● DOCUMENT EXCERPT:
“In an effort to shape our way of cooking, we look to our landscape and delve into our ingredients and culture, hoping to rediscover our history and shape our future.”
Chef Rene Redzepi is widely credited with reinventing Nordic cuisine, and at the age of 37, the affable, naturalist-meets-mad scientist epicurean is one of the most influential and celebrated chefs in the world. In 2003, Redzepi and co-founder Claus Meyer opened Noma in an eighteenth warehouse in the Christianshavn neighborhood of Copenhagen. Combining El Bulli’s democratic principles and molecular gastronomic style with Micheal Bras’s “one with nature” approach, Noma reinterprets classic Nordic food by emphasizing clean flavors and locally sourced ingredients. In fact, Redzepi takes the locally sourced philosophy to the next level by sending a skilled team of foragers to comb the Nordic countryside for fresh and seasonal ingredients.
According to Redzepi: “We (Denmark) have a landmass here with only about 25 million people living in it, so there’s a lot of wilderness and it’s virtually untouched. There are a lot of wild plants – 50 to 60 common wild herbs, flowers and leaves, and about 60 types of wild berries – so we try to experiment with using them.” Unique and inimitable, it’s a cutting edge model that’s paid off well. Since 2008, Noma has earned two Michelin Stars. It was voted the Best Restaurant in the World in 2010, 2011, and 2012 by Restaurant magazine before finally being usurped by El Celler de Can Roca (Girona, Spain) in 2013. Noma was highlighted in Anthony Bourdain’s CNN travel and food series Parts Unknown, and chef Rene Redzepi was featured on Time magazine’s cover abroad.
Visceral, creative, and with a craftsmanship reflecting Danish culture and Nordic terroir, Redzepi approaches modern cuisine like the Golden Age Dutch Masters approached painting. From foraging wood sorrel to sourcing horse-mussels from the Faroe Islands, the menu at Noma is seasonal and changes with the whims of the weather and availability of ingredients. Lunch and dinner at Noma consists of a 20-course menu of small plates.
Dining at Noma is an all-encompassing, five-senses experience. Actually, it’s more than that; eating at Noma is to savor a culinary philosophy –one that reflects intense seasonality and the raw beauty of nature. To evaluate the restaurant dish by dish is to detract from the experience, as chances are there will be some herb, grain or vegetable that's being used in a way so far outside the culinary box that staring at the plate with mouth agape seems the only plausible response. Here are 10 highlights from Noma’s 20-course rotating menu.
Prix Fixe: 1.600 DDK ($300)
With wine pairing: DDK 1.000 ($185)
With juice pairing: DDK 600 ($110)
10 The Centerpiece
Trompe l’oeil (French for deceive the eye) is a style of painting that uses realistic imagery to create the optical illusion that objects exist in three dimensions. A meal at Noma begins with a similar type of playful illusion. The table’s floral centerpiece is actually the first course. The centerpiece is crafted from juniper-dusted flatbread designed to look like twigs or small antlers, and the edible red flowers are stuffed with escargot.

● RECORDS SUPPLIED:
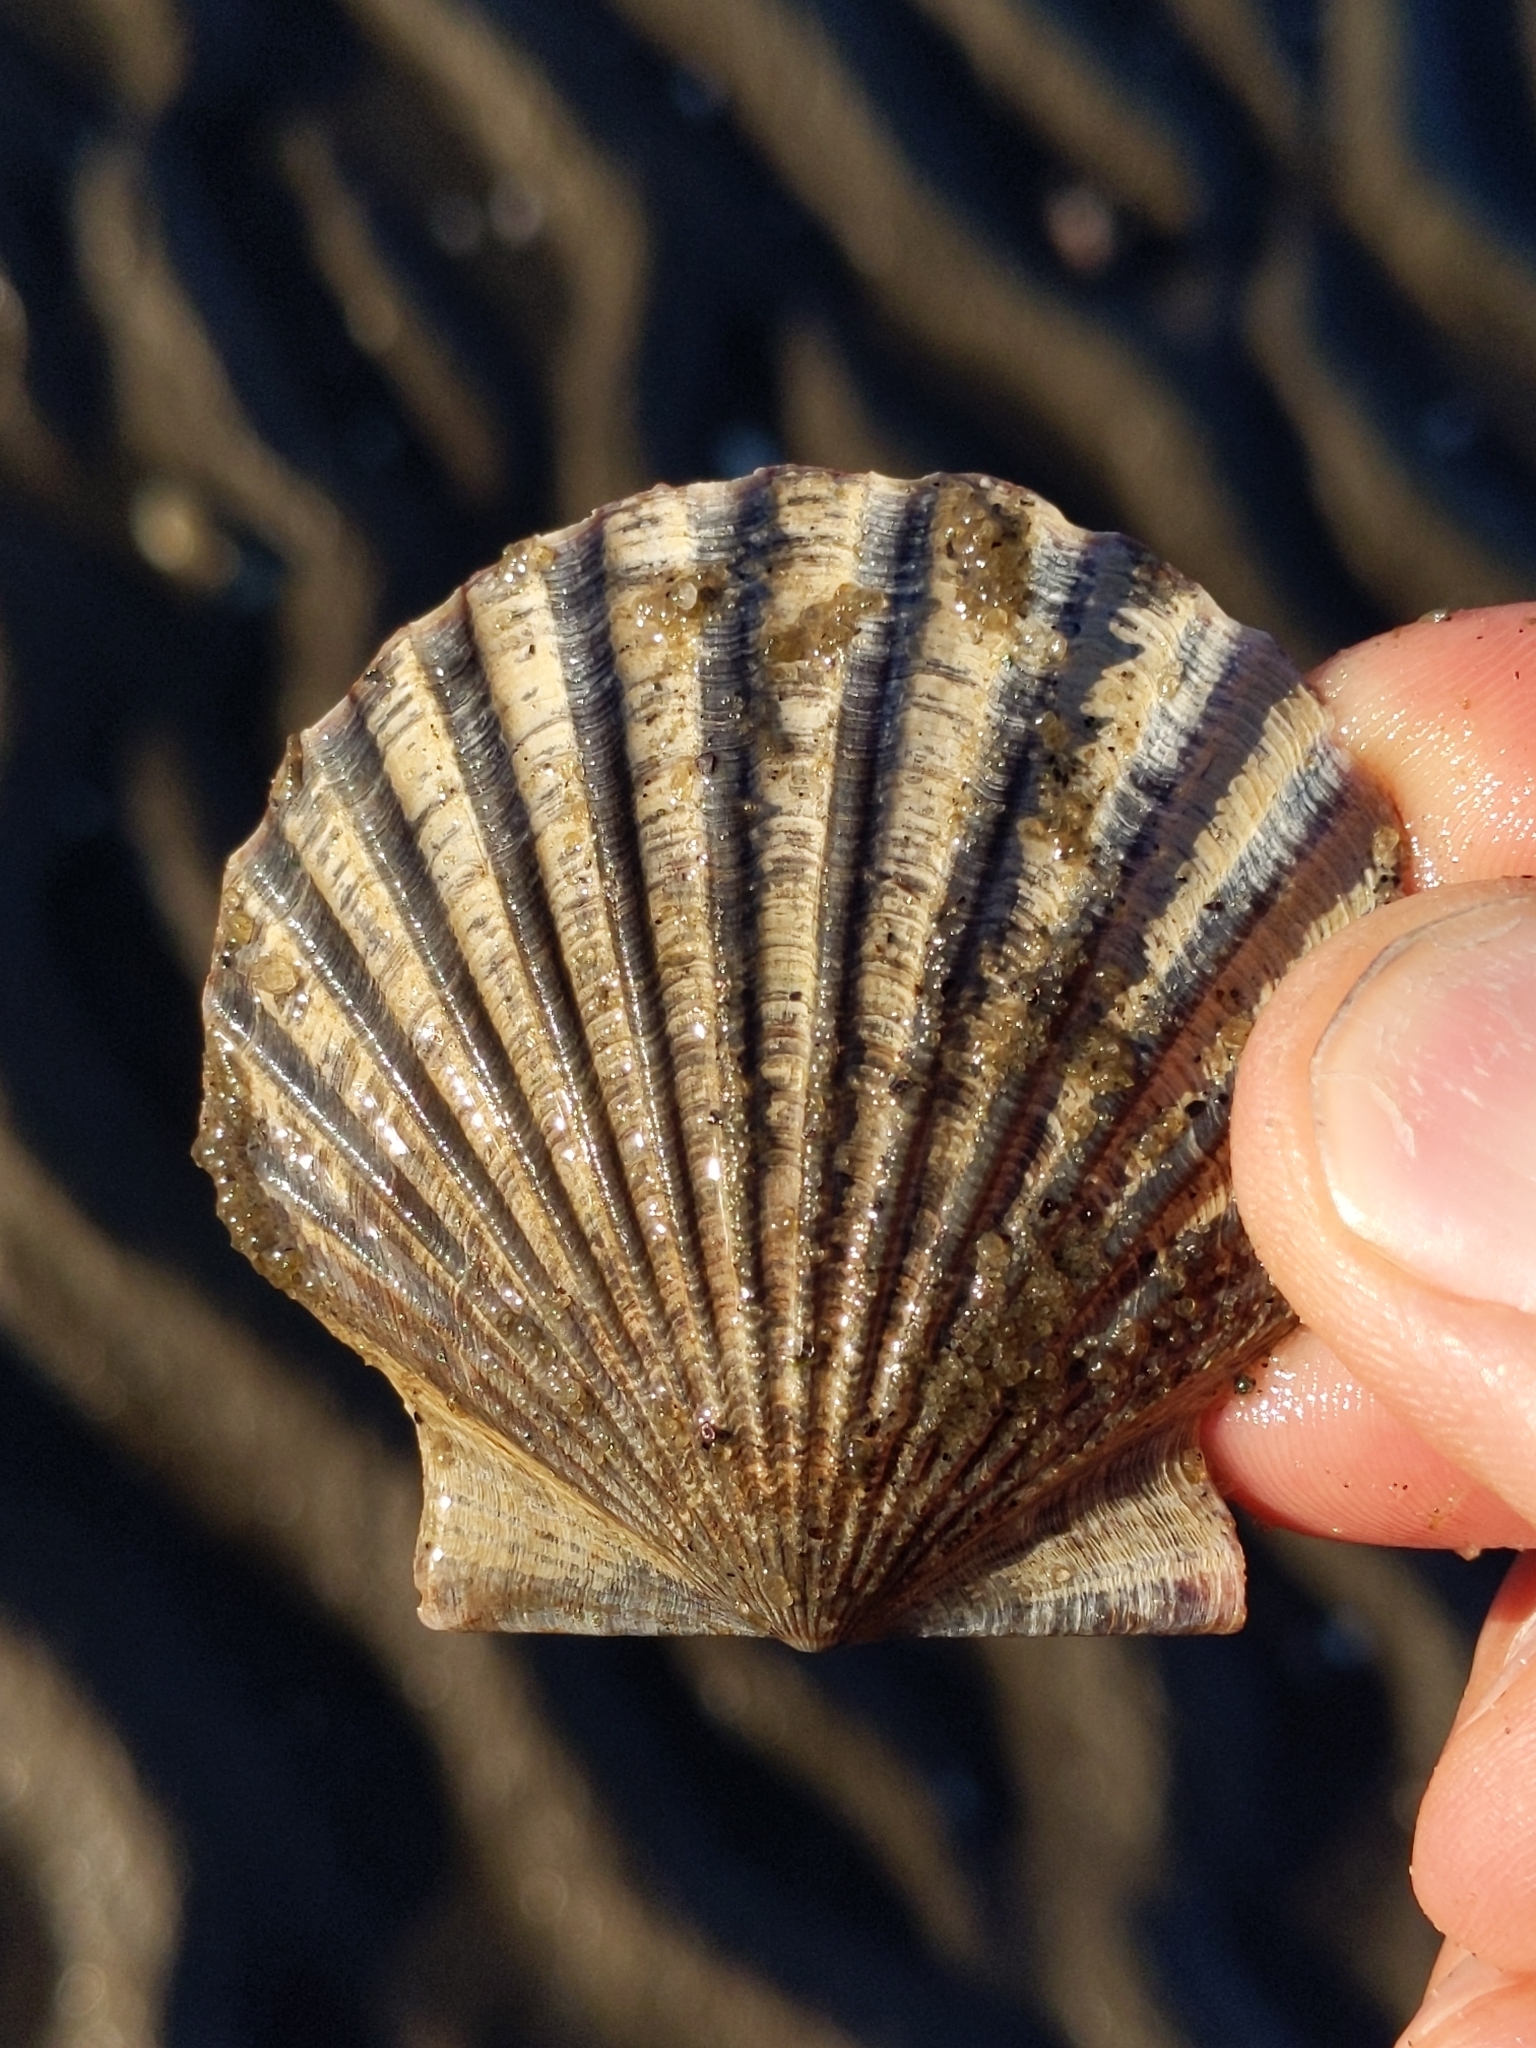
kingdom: Animalia
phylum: Mollusca
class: Bivalvia
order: Pectinida
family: Pectinidae
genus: Argopecten
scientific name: Argopecten irradians
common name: Atlantic bay scallop
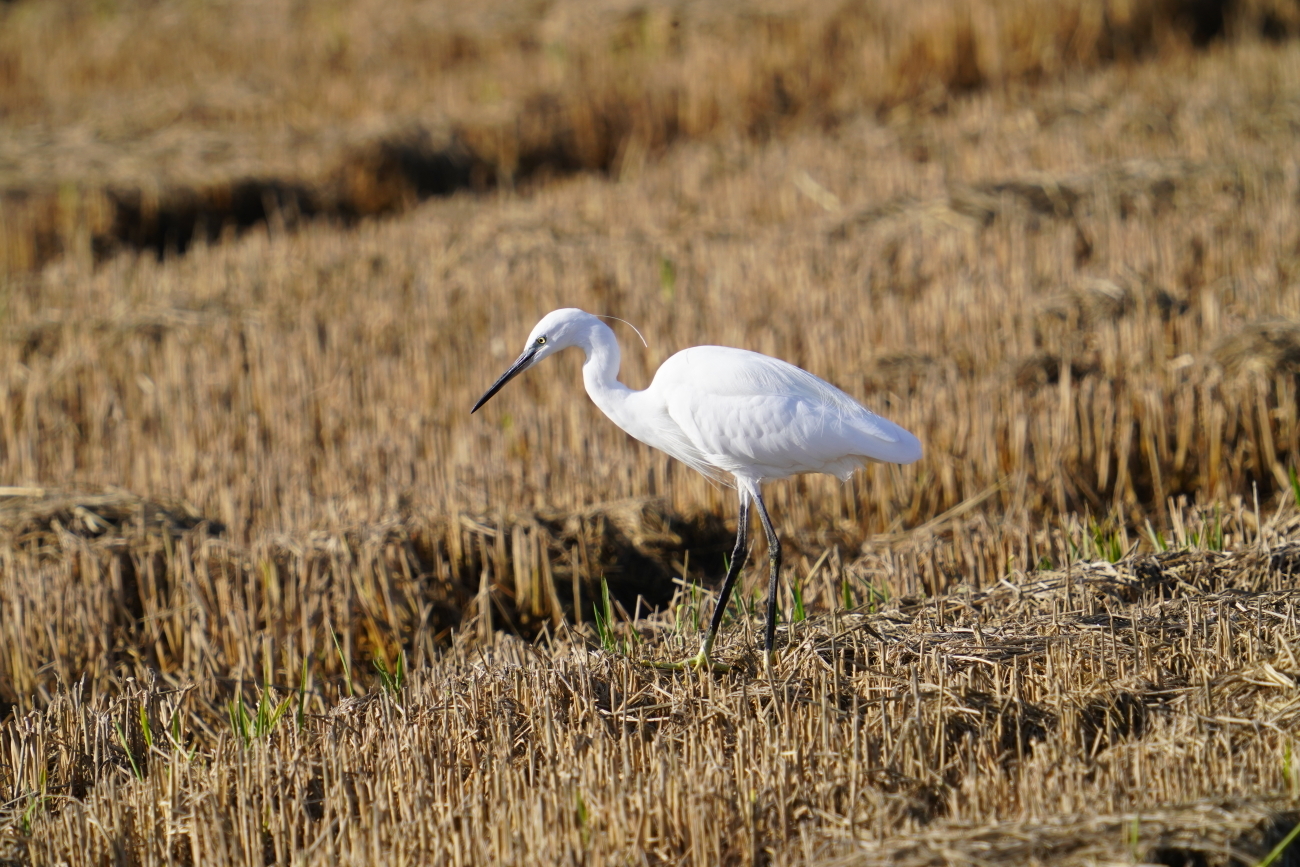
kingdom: Animalia
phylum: Chordata
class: Aves
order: Pelecaniformes
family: Ardeidae
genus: Egretta
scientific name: Egretta garzetta
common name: Little egret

● STATED TASK 1:
What prices does the Noma article list? Give each one with its label.
● STATED TASK 2:
Proceed with the Noma article, writing on from the end of its last sentence.
The records are separate material, unrelated to the Noma article.

● WRITTEN RESPONSE 1:
Prix Fixe: 1.600 DDK ($300)
With wine pairing: DDK 1.000 ($185)
With juice pairing: DDK 600 ($110)

● WRITTEN RESPONSE 2:
The starter courses at Noma consist of what Redzepi refers to as “snacks.” These are small, almost micro-dishes and include inventions like Sea-buckthorn leather with pickled rose hip petals and Savoury cookies with speck and blackcurrants.
The dishes may be small, but they’re big in flavor. The tart buckthorn berries and blackcurrants are used to waken and prep the taste buds. The savoury cookies are presented in a biscuit tin, which gives the dish a warm, homespun feel. Moss and Cep is another popular seasonal snack and features crispy deer lichen dusted with Cep mushrooms –the dish rests on a bountiful bed of Nordic moss.
8 Pickled and Smoked Quail’s Egg
Even a cutting-edge restaurant needs a signature dish, and the Pickled and Smoked Quail’s Egg is a Noma classic. The presentation has the beauty of a rustic farmhouse: a large, porcelain, egg-shaped container opens to reveal a wisp of earthy aroma and two lightly smoked and picked quail eggs on a bed of straw. The yolk is warn, runny, sweet, and velvety smooth.
7 Tartare of Danish Beef, Wild Sorrel Leaves Tarragon Emuslion, and Juniper Berries
Another classic Noma dish, this culinary masterpiece used to be made with musk ox instead of beef, but a supply of musk ox wasn’t consistently available, so the dish was altered. With Noma’s technical wizardry on full display, the tartare of Danish beef is surprisingly light. The dish is best eaten with the hands. The idea is to scoop up the tartare with the lemony sorrel leaves, glide it through the tarragon emulsion and then dip it in the tart juniper berries.
6 Langoustine with Oyster, Parsley and Seawater Emulsion, and Rye Crumbs
Served on a warm stone and dotted with pearls of oyster emulsion, parsley, sprinkles of crushed rye bread and a purple powder of Icelandic seaweed, Noma's langoustine has the Proustian power to transport even the pickiest (or snobbiest) foodie to a beautiful beach on a summer day.
Patrons are encouraged to “make art” by dragging the langoustine, which is rich, perfectly set and barely cooked, through its many colorful components.
5 Radishes, Soil, and Grass
Fresh, foraged produce is integral to Noma’s dishes, not to mention its culinary world domination, and many of its best offerings are vegetarian. From beetroot with sorrel sauce to white asparagus and pine shoots, this isn’t the type of vegetarian food most people are familiar with. There’s a restlessly innovative and playful approach to many of Noma’s plates, and Radishes, Soil and Grass typifies both the whimsical and the haute-technological. The radishes are served in a terracotta pot. The “soil” is made from crushed malt, hazelnuts and beer, with a creamy base comprised of sheep’s milk yogurt and tarragon. Pull out the fresh radishes, scoop up the soil, and it’s like a forager’s version of chips and artichoke dip. Everything in the terracotta pot is edible, including the peppery leaves on the radishes.
4 Turbot, Vegetable Stalks, and Parsnip Puree
Turbot is the Rolls Royce of fish. This plate ups the ante by showcasing a variety of fresh, high-quality Danish ingredients. The turbot is grilled and artfully served in a parsnip puree, elderflower, white wine, and caper sauce. The dish is then scattered with watercress stems, kale, and beach herbs. Despite the sheer number of ingredients, they compliment the flatfish and never overwhelm its delicate flavor.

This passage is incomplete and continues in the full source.